Trump rencontre Xi : vers un rapprochement sino-américain ?
Si la visite avait été reportée une première fois en raison de la guerre en Iran, le président américain, Donald Trump, se rendra bien à Pékin, mercredi, pour y effectuer une visite d'État. Les discussions avec son homologue chinois, Xi Jinping, devraient porter principalement sur les problèmes de l'Iran et de Taïwan, mais aussi sur les questions commerciales et l'IA. Les médias évoquent ce qui sépare les deux grandes puissances et ce qui les unit.
La coopération plutôt que la guerre virtuelle
Le monde est confronté à des problèmes élémentaires qui exigent une coopération des grandes puissances, juge Libération :
«D'une part, le changement climatique et ses corollaires, les 'guerres de l'eau', le gonflement des flux migratoires et la multiplication des pandémies. De l'autre, la révolution technologique de l'IA. … L’un et l’autre phénomène est potentiellement cataclysmique. Aucune puissance, même 'super', ne peut espérer les maîtriser seule. … La coopération internationale est indispensable pour éviter le pire. … Et Chinois et Américains se livrent une course aux armements technologiques, dans l'intelligence artificielle comme dans l'espace … les premières escarmouches d'une guerre virtuelle. … On a du mal à envisager une coopération entre des Etats-Unis affaiblis et erratiques qui cherchent à préserver une hégémonie en déclin et une Chine qui rêve de restaurer l'empire du Milieu.»
Un report insidieux de la suprématie
Alors que les Etats-Unis s'éparpillent en matière de politique étrangère, la Chine assoit minutieusement sa suprématie, écrit Postimees :
«La Chine n'a pas à détruire directement les Etats-Unis ; il suffit que les Etats-Unis dispersent leurs propres forces. Tandis que Washington réagit aux crises au jour le jour, Pékin construit patiemment l'infrastructure du siècle prochain. L'histoire nous enseigne que les grandes puissances échouent rarement quand elles sont faibles, mais lorsqu'elles n'arrivent plus à distinguer ce qui est essentiel de ce qui ne l'est pas.
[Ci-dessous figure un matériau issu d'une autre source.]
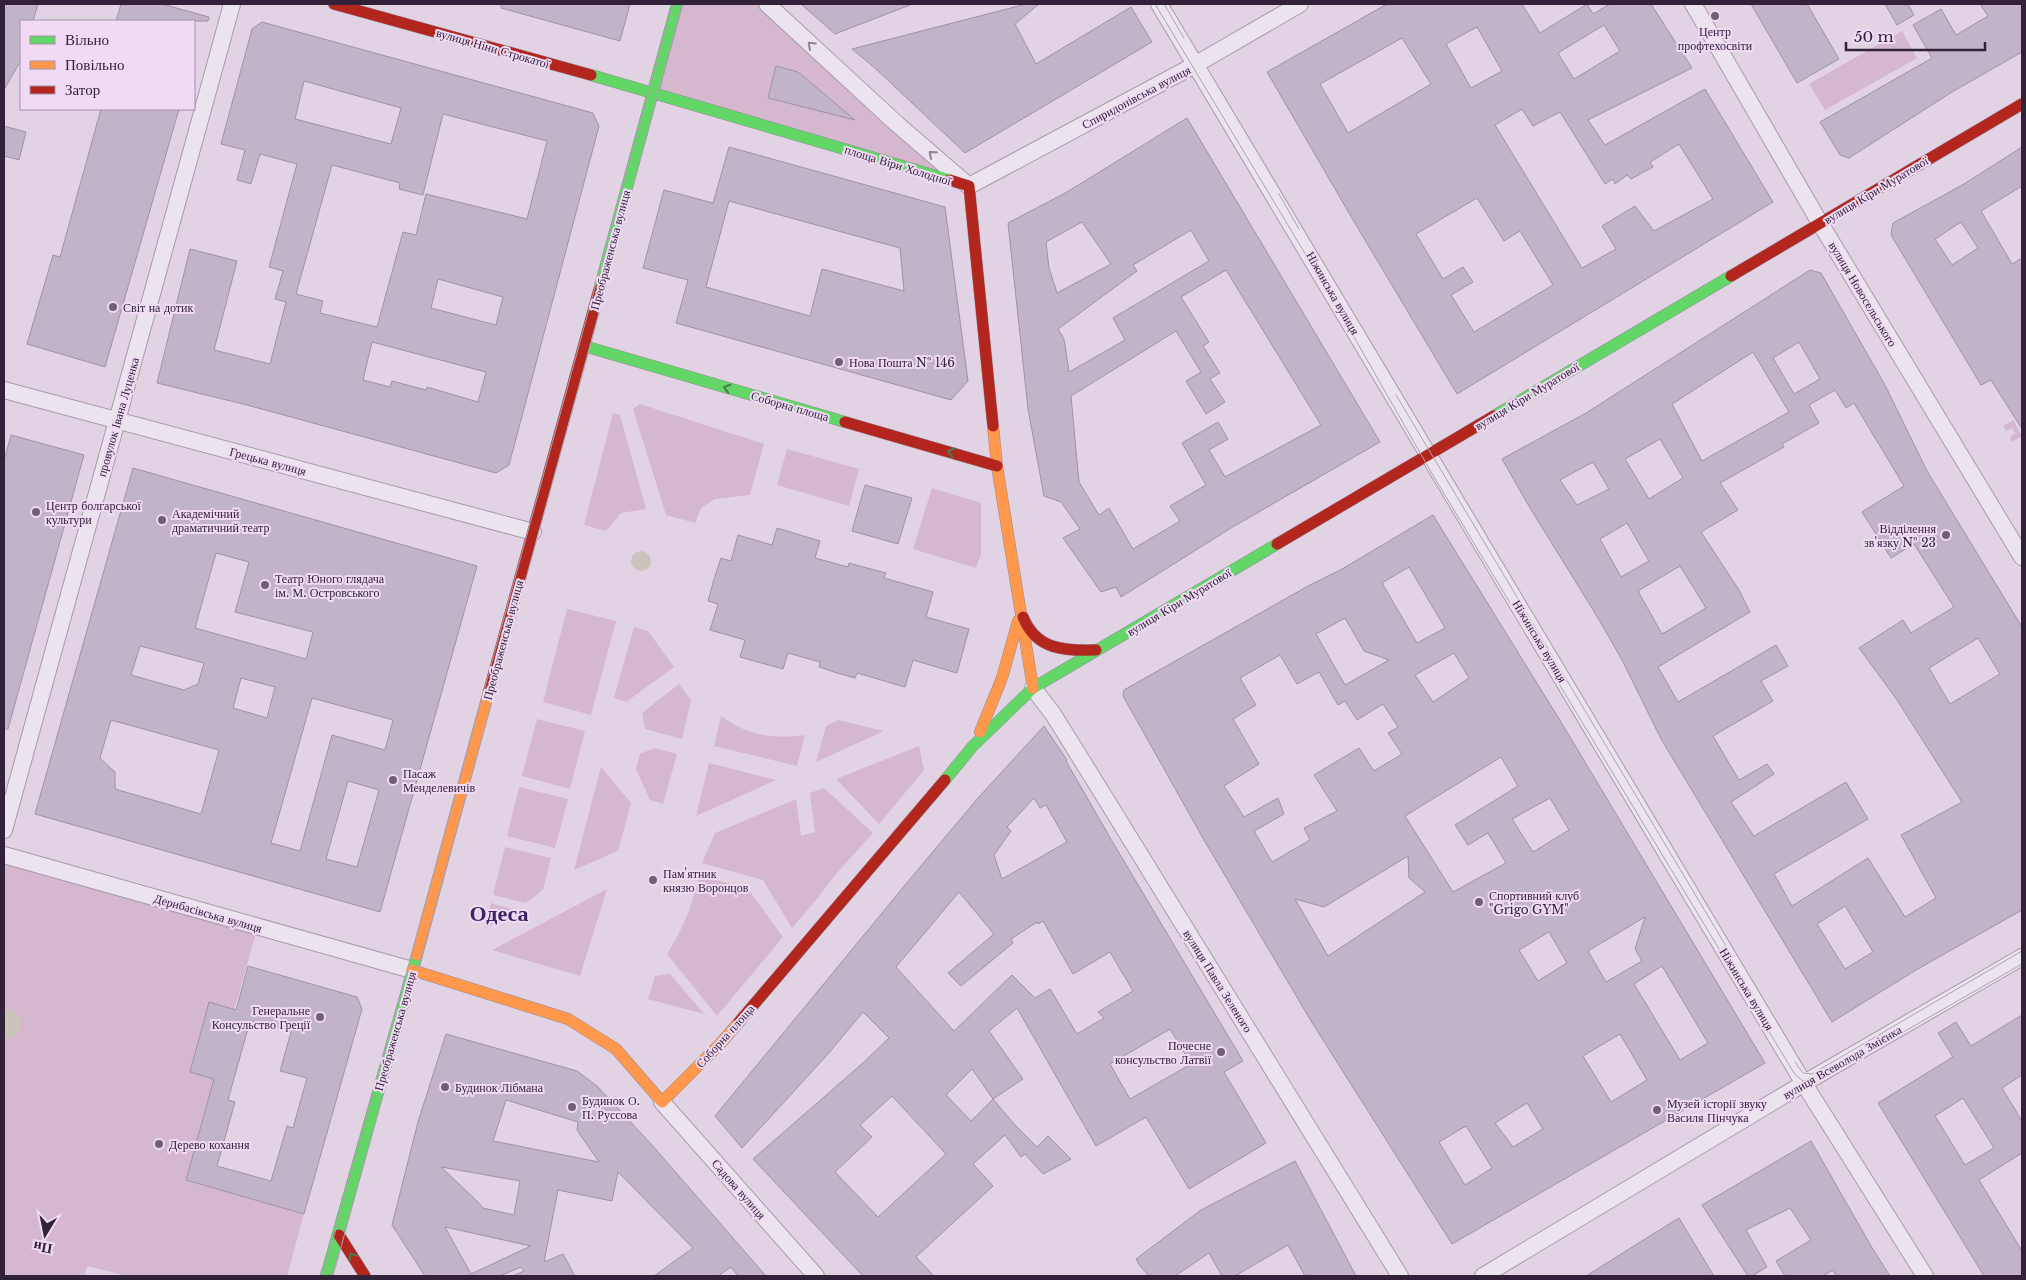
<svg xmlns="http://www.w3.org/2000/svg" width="2026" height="1280" viewBox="0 0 2026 1280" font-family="'Libre Baskerville',serif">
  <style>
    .green { fill: #d5b7cf }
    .water { fill: #cbc4bc }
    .building { fill: #c2b4c8; stroke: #9f92a5; fill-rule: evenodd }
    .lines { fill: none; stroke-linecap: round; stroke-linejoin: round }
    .street-casing { stroke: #a79baa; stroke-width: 18 }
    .fast-casing { stroke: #968b9a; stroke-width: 12 }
    .slow-casing { stroke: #968b9a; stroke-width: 12 }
    .jam-casing { stroke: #968b9a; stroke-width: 12 }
    .street { stroke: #ebe3ed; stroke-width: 16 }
    .fast { stroke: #63d668; stroke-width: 11 }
    .slow { stroke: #ff974d; stroke-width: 11 }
    .jam { stroke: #b3261e; stroke-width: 11 }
    .tram { stroke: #aba3ad; stroke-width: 1 }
    .oneway { stroke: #8e8294 }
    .oneway2 { stroke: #4a7c51 }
    .poi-dot { fill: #6f6076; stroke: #f0daf4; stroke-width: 2 }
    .labels { text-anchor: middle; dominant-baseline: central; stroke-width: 4; stroke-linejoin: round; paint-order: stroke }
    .poi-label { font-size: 12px; fill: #31223a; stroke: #f0daf4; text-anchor: start }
    .street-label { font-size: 12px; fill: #31223a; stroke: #f0daf4 }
    .town-label { font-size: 22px; font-weight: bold; fill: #3c2563; stroke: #f0daf4 }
  </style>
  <rect width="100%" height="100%" fill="#e2d3e4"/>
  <path class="green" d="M677,4h90l202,182 -316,-94z
    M1902,31l15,27 -92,52 -16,-26z
    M640,404l124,40 -14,51 -35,4 -14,9 -6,15 -29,-8 -33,-106z
    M613,413l7,2 26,94 -25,4 -15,18 -22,-6z
    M2013,420l9,16 -10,6 -2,-5 5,-4 -3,-5 -6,3 -3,-5z
    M787,449l72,20 -10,37 -72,-21z
    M932,488l49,15v51l-5,14 -63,-19z
    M567,609l49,12 -25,94 -48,-13z
    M634,627l14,4 26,36 -48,35 -12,-4z
    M679,684l12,16 -9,39 -37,-10 -3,-16z
    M721,716c28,20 50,23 84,19l-8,31 -83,-20z
    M537,719l48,12 -15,58 -48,-13z
    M838,720l46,11 -68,31 10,-36z
    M919,746l5,24 -45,54 -43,-45z
    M654,748l23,6 -14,50 -13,-4 -14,-31 4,-15z
    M709,763l67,17 -80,36z
    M601,767l30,36 -13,48 -44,19z
    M519,787l49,12 -13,49 -48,-12z
    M824,788l49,45 -37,41 -20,26 -24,28 -29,-48 -61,-17 13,-30 81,-34 5,37 14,-4 -5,-39z
    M505,847l46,11 -8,32 -17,13 -33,-8z
    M4,860l252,73 -70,247 118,34 -17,62h-160l-40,-10 -3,10h-80z
    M699,875l49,14 35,48 -66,79 -50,-62c17,-27 25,-48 32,-79z
    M607,889l-27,87 -88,-26z
    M491,903l24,7 -3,10 -10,-1 -17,9z
    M670,974l34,40 -56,-15 7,-23z"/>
  <path class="water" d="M631 561a10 10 0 1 1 20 0a10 10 0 1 1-20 0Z
    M4,1009c9,-1 14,4 18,12 -1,11 -7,19 -18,18z"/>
  <path class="building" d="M4,4h34l-5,17h-12v39l-17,30z
    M121,4h41l47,13 -1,4h-92z
    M501,4h129l-10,37 -119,-33z
    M801,4h109v1l-75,29z
    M1026,4h13l-24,20 21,40 95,-57 21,35 -187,111 -89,-84 -24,-20z
    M1387,4h135l18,29 47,-29 6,10 17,-10h41l41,64 -104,52 17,25 100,-56 68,113 -316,192 -101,-169 -89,-153zM1604,25l16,26 -46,28 -16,-26zM1477,27l25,44 -31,17 -25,-44zM1402,38l29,46 -83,49 -28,-49zM1522,109l11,17 27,-14 45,72 8,-5 2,5 12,-9 4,4 22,-12 -3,-5 29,-18 34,55 -59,32 -19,-25 -33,20 14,23 -34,19 -87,-143zM1477,198l27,43 16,-10 33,54 -79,47 -23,-37 22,-13 -10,-15 -20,12 -27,-45z
    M1751,4h56l32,55 -42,24z
    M1885,4h23l6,11 -17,10z
    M1980,4h42v48l-70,40 -103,66 -9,-3 -20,-33 112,-64 -19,-33 28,-16 15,26 32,-19z
    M262,22l331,91 6,13 -90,339 -13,8 -249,-68 -90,-22 33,-134 47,12 -23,89 56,14 16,-62 -11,-3 8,-28 -14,-4 28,-103 -37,-10 -9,30 -14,-4 8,-30 -24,-6 31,-115zM304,81l97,27 -10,36 -96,-25zM443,114l104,27 -20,78 -101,-25 -10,41 -13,-3 -26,95 -57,-14 3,-12 -27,-7 36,-129 68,18 -1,6 24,6zM438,279l65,18 -7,28 -65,-17zM372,342l114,30 -8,30 -51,-15 -1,3 -34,-9 -2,6 -27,-7z
    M776,66l22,6 57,48 -87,-22z
    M101,109h78l-74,258 -78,-23 26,-89 7,2z
    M1187,118l193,324 -149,86 -110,69 -5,-10 -15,5 -38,-54 17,-9 -19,-27 -17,-6 -16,-87 -20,-186 59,-31zM1082,222l29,42 -54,29 -8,-25 -3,-26zM1191,230l18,31 -96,57 12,22 -56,32 -5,-33 -6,-10 79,-58 -4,-6zM1226,270l95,155 -96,52 -16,-27 19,-11 -10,-17 -36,21 24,42 -36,21 10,15 -47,28 -24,-41 -10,7 -20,-33 -8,-86 105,-65 25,41 -15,9 20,33 19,-12 -15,-23 10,-6 -17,-27 6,-4 -28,-45z
    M4,126l22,6 -7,28 -15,-4z
    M729,147l216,60 23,174 -17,19 -275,-77 12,-43 -45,-12 21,-78 49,13zM729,201l171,47 4,43 -82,-22 -12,47 -104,-29z
    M2022,147v39l-41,25 31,53 10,-6v171l-31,-49 -10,5 -90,-150 2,-12 71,-39zM1961,222l17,26 -26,17 -17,-26z
    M1810,270l11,3 64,112 42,86 95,156v283l-106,60 -84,52 -171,-283 -39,-79 -24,-42 -68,-110 -28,-49 84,-46zM1799,342l21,37 -26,15 -21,-36zM1753,352l36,60 -87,49 -30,-57zM1835,390l11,18 8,-5 50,83 -42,26 29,46 23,-14 40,63 -43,26 -8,-13 -44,28 36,49 67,105 -61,33 35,63 -31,19 -37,-59 -76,48 -18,-32 94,-55 -22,-37 -92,54 -23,-34 43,-28 -7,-10 -28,16 -26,-44 60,-35 -12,-20 27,-15 -12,-21 -98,57 -20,-35 92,-55 -11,-22 -38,-58 37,-22 -18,-27 64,-36 -2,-3 37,-21 -10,-18zM1660,439l23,39 -34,21 -24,-40zM1593,462l16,27 -32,16 -17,-25zM1627,523l22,38 -28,16 -21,-38zM1680,566l26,42 -44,26 -24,-43zM1978,638l22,36 -50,30 -21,-36zM1845,906l28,46 -28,17 -28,-45z
    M11,435l73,20 -76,274h-4v-268z
    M133,468l344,98 -97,346 -345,-98zM216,553l33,9 -14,50 78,20 -7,27 -111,-31zM140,646l64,17 -6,21 -14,6 -53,-15zM241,678l34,9 -8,31 -34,-10zM312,698l81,22 -8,30 -53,-15 -32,116 -29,-8zM111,720l108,30 -18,64 -86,-25v-17l-15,-14zM348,781l31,9 -22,77 -31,-8z
    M865,485l47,13 -14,46 -46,-13z
    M1433,515l128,207 204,341 -313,181 -141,-223 -107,-181 -81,-144 1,-6 184,-104 34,-17zM1409,567l36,61 -28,15 -35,-60zM1345,618l19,33 25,9 -44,25 -29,-51zM1454,653l15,25 -36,24 -18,-27zM1280,655l17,29 22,-12 19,33 7,-4 12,19 26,-16 15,23 -10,6 14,21 -28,17 -15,-23 -45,27 23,36 -33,17 6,12 -38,22 -18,-31 30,-17 -6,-16 -34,19 -20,-31 35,-22 -26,-45 23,-14 -16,-27zM1501,757l17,29 -63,39 13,20 20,-12 18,30 -53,29 -48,-76zM1550,798l19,32 -36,22 -21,-33zM1408,856l1,22 16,14 -97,64 -33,-57 29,8zM1645,917l-10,32 7,12 -36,21 -18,-31zM1549,932l18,31 -29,18 -19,-31zM1662,966l46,77 -28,17 -46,-76zM1620,1034l27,46 -36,22 -28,-46zM1527,1103l16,26 -30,18 -18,-24zM1466,1126l26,42 -27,17 -26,-43z
    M777,528l43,13 -5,17 33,9 1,-4 18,5 19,5 -2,5 49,14 -7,25 43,12 -12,44 -44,-13 -8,27 -48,-14 -2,5 -18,-5 -18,-6 1,-5 -32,-9 -5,16 -43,-12 5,-17 -35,-10 8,-26 -10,-3 6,-22 7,-21 10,3 7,-26 34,10z
    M1044,726l23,34 -1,1 46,80 131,220 -19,11 42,71 -77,46 -43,-72 -50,29 -79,-138 -28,23 34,48 -30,20 21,25 23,23 11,-11 23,23 -28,15 -18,-20 -4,3 -16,-22 -32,29 20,22 -77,71 18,19h-71l-110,-117 111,-97 25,-24 -26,-26 -35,42 -86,94 -27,-32 200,-243 63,-75zM1034,798l6,10 6,-3 21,37 -65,37 -8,-24 17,-24 -4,-4zM959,892l35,42 -46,39 13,13 52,-43 -2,-4 26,-17 1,2 5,-3 30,53 37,-22 23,39 -35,21 6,6 -27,16 -27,-45 -15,9 -23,-23 -58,56 -58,-64zM1170,1029l21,35 -61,35 -20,-35zM972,1069l21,30 -22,22 -25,-26zM892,1096l54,58 -68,63 -43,-45 37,-35 -12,-12z
    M248,966l109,31 5,12 -58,205 -118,-34 28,-101 -24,-7 19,-70 27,8zM250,1021l41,11 -11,39 27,7 -14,50 -6,-2 -16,55 -54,-15 18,-64 -7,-2z
    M2022,1015v60l-20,13 20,33v32l-43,27 43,71v25h-38l-106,-173 75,-46 -15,-24 18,-11 15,24zM1963,1098l31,50 -29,17 -30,-49z
    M446,1034l131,37 20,15 55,59 114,131h-28l-7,-9 -13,9h-64l39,-28 -75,-76 -6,29 -54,-11 -14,72 19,-8 12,22h-62l11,-5 -3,-4 -21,9h-75l-33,-51 26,-103zM506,1100l72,22 -1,8 22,32 -106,-21zM441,1167l79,14 -6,34 -31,-7 -5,-6zM445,1227l86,19 -60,28z
    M1811,1141l60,105 19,30h-54l-3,-6 -10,6h-38l-9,-15 35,-21 -21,-32 -44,22 21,37 -15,9h-4l-46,-71z
    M1295,1161l61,115h-51l-17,-31 -53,31h-13l-13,-23 -34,23h-26l-9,-10 -4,-7 65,-49z
    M1679,1218l35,58h-128l67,-42z"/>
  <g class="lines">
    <defs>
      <path id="street" d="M767,4l130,120 72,62 224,-120 107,-62
        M1159,4l644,1078 122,194
        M1693,4l127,219 202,334
        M4,390l529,142
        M1033,688l20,26 33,53 314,509
        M4,830l228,-826
        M4,855l408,115
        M662,1102l154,174
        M1483,1276l323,-194 216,-125"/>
      <path id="fast" d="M591,75l359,105
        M599,290l78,-286
        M584,346l261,76
        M1494,416l237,-140
        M945,780l27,-33 61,-59 244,-144
        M326,1276l91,-321"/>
      <path id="slow" d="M993,426l4,40 36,222
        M980,732l22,-54 16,-57
        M417,955l72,-264
        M412,970l156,49 48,30 46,53 58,-58 19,-22"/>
      <path id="jam" d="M334,4l257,71
        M950,180l19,6 24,240
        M1731,276l291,-172
        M845,422l152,44
        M1277,544l217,-128
        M1023,617c13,33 42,34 73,33
        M489,691l110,-401
        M739,1022l206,-242
        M339,1235l26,41"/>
    </defs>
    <use href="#street" class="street-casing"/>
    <use href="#fast" class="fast-casing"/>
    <use href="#slow" class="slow-casing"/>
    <use href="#jam" class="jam-casing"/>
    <use href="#street" class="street"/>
    <use href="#fast" class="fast"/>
    <use href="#slow" class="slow"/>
    <use href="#jam" class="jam"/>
    <path class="tram" d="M1155,4l175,291 104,182 360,596c7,8 13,12 24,8l204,-117
      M1164,4l20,34
      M1279,194l20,35
      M1396,395l330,551
      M1795,1062l8,11 9,1 210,-123
      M323,1276l350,-1272
      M333,1276l257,-929 92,-343"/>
  </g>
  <defs><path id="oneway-chevron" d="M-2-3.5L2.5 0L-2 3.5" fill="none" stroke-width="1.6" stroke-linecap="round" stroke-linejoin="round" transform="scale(1.25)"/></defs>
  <g class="oneway">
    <use href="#oneway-chevron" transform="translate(811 45) rotate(-137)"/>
    <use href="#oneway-chevron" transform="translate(932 154) rotate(-139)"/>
  </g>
  <g class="oneway2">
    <use href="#oneway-chevron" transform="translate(727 388) rotate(-164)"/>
    <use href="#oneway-chevron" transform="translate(951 452) rotate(-164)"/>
    <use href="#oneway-chevron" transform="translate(352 1256) rotate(-122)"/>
  </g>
  <g class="poi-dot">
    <circle cx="1715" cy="16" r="5"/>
    <circle cx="113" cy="307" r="5"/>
    <circle cx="839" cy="362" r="5"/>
    <circle cx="36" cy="512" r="5"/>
    <circle cx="162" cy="520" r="5"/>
    <circle cx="1946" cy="535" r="5"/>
    <circle cx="265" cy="585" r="5"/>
    <circle cx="393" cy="780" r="5"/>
    <circle cx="653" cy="880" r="5"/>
    <circle cx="1479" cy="902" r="5"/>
    <circle cx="320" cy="1017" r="5"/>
    <circle cx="1221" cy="1052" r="5"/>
    <circle cx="445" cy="1087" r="5"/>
    <circle cx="572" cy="1107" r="5"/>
    <circle cx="1657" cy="1110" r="5"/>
    <circle cx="159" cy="1144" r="5"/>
  </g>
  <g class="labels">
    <g class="poi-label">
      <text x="1715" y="31" text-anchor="middle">Центр<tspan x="1715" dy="14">профтехосвіти</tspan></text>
      <text x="123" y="307">Світ на дотик</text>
      <text x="849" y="362">Нова Пошта № 146</text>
      <text x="46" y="505">Центр болгарської<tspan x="46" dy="14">культури</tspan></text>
      <text x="172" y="513">Академічний<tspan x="172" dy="14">драматичний театр</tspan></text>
      <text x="1936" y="528" text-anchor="end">Відділення<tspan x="1936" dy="14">зв'язку № 23</tspan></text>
      <text x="275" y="578">Театр Юного глядача<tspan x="275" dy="14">ім. М. Островського</tspan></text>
      <text x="403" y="773">Пасаж<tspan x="403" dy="14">Менделевичів</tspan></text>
      <text x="663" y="873">Пам'ятник<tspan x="663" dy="14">князю Воронцов</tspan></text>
      <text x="1489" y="895">Спортивний клуб<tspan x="1489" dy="14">"Grigo GYM"</tspan></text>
      <text x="310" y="1010" text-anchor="end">Генеральне<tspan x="310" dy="14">Консульство Греції</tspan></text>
      <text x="1211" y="1045" text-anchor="end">Почесне<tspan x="1211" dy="14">консульство Латвії</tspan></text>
      <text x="455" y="1087">Будинок Лібмана</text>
      <text x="582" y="1100">Будинок О.<tspan x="582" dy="14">П. Руссова</tspan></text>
      <text x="1667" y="1103">Музей історії звуку<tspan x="1667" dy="14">Василя Пінчука</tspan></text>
      <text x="169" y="1144">Дерево кохання</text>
    </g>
    <g class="street-label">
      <text transform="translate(493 48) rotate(16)">вулиця Ніни Строкатої</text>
      <text transform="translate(1136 97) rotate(-28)">Спиридонівська вулиця</text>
      <text transform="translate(898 165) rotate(17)">площа Віри Холодної</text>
      <text transform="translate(1876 190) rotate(-31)">вулиця Кіри Муратової</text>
      <text transform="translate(610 250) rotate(-75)">Преображенська вулиця</text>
      <text transform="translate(1333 293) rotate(60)">Ніжинська вулиця</text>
      <text transform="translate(1863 294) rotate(59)">вулиця Новосельського</text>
      <text transform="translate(1527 396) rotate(-31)">вулиця Кіри Муратової</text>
      <text transform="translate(790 406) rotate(16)">Соборна площа</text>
      <text transform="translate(118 417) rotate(-74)">провулок Івана Луценка</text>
      <text transform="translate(268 461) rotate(15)">Грецька вулиця</text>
      <text transform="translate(1179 602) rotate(-31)">вулиця Кіри Муратової</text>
      <text transform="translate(503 640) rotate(-75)">Преображенська вулиця</text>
      <text transform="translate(1540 641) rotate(59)">Ніжинська вулиця</text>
      <text transform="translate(208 913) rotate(16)">Дерибасівська вулиця</text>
      <text transform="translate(1218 981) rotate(58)">вулиця Павла Зеленого</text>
      <text transform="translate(1747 989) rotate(59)">Ніжинська вулиця</text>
      <text transform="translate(395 1031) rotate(-74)">Преображенська вулиця</text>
      <text transform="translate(725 1036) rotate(-48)">Соборна площа</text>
      <text transform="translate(1842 1062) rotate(-30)">вулиця Всеволода Змієнка</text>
      <text transform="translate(739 1189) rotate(49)">Садова вулиця</text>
    </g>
    <g class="town-label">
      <text x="499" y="913">Одеса</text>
    </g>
  </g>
  <rect width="2026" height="1280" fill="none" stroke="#31223a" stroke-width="10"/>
  <rect x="20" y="20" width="175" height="90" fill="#f0daf4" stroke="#a490aa"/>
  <rect x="30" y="36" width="25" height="8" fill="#63d668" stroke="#a490aa"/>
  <text x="65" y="45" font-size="15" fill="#31223a">Вільно</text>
  <rect x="30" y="61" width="25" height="8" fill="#ff974d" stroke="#a490aa"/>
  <text x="65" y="70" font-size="15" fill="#31223a">Повільно</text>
  <rect x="30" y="86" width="25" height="8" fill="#b3261e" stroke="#a490aa"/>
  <text x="65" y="95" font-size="15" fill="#31223a">Затор</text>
  <g transform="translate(45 1235) rotate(190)" stroke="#f0daf4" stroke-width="4" paint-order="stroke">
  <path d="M0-4L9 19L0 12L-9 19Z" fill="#31223a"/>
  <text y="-8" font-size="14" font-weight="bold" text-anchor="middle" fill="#31223a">Пн</text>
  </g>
  <path d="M1846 42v8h139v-8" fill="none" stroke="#31223a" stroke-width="2.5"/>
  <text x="1854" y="42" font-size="15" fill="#31223a" stroke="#f0daf4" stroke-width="4" paint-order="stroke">50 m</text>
</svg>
La question la plus pressante actuellement est peut-être : les Etats-Unis comprennent-ils que leur adversaire principal n'est pas à Téhéran, mais à Pékin ?»
Un autre détroit d'une importance cruciale
Dans El País, l'économiste Alicia García Herrero explique la dimension mondiale de la question taïwanaise :
«Le détroit de Taïwan est l'artère via laquelle transite la principale ressource de l'IA. … Taïwan produit plus de 90 pour cent des semi-conducteurs les plus avancés de la planète, ces puces qui alimentent les datacenters de l'IA, les systèmes d'armement de dernière génération et l'infrastructure numérique des démocraties occidentales. Une crise dans le détroit de Taïwan aurait des conséquences comparables, voire pires, au blocage de celui d'Ormuz. … Ce que Trump négocie avec Xi Jinping ne déterminera pas seulement l'avenir d'une île de 23 millions d'habitants, mais aussi l'équilibre des puissances technologiques et militaires des décennies à venir.»
Le péril d'une entente antidémocratique
NRC espère pour sa part que le sommet ne produira pas de rapprochement :
«Plus Trump et Xi s'entendront, plus le prix à payer par le reste du monde sera élevé. Et inversement : moins les accords passés entre les deux grandes puissances seront concrets, mieux cela vaudra pour le reste du monde. Si les deux chefs d'Etat des pays les plus puissants ne reconnaissent plus les principes fondamentaux d'un Etat de droit démocratique, il appartient au reste du monde de les préserver. La fiabilité, la prévisibilité et des systèmes juridiques auxquels tout le monde se conforme ont fait avancer le monde au cours des derniers siècles.»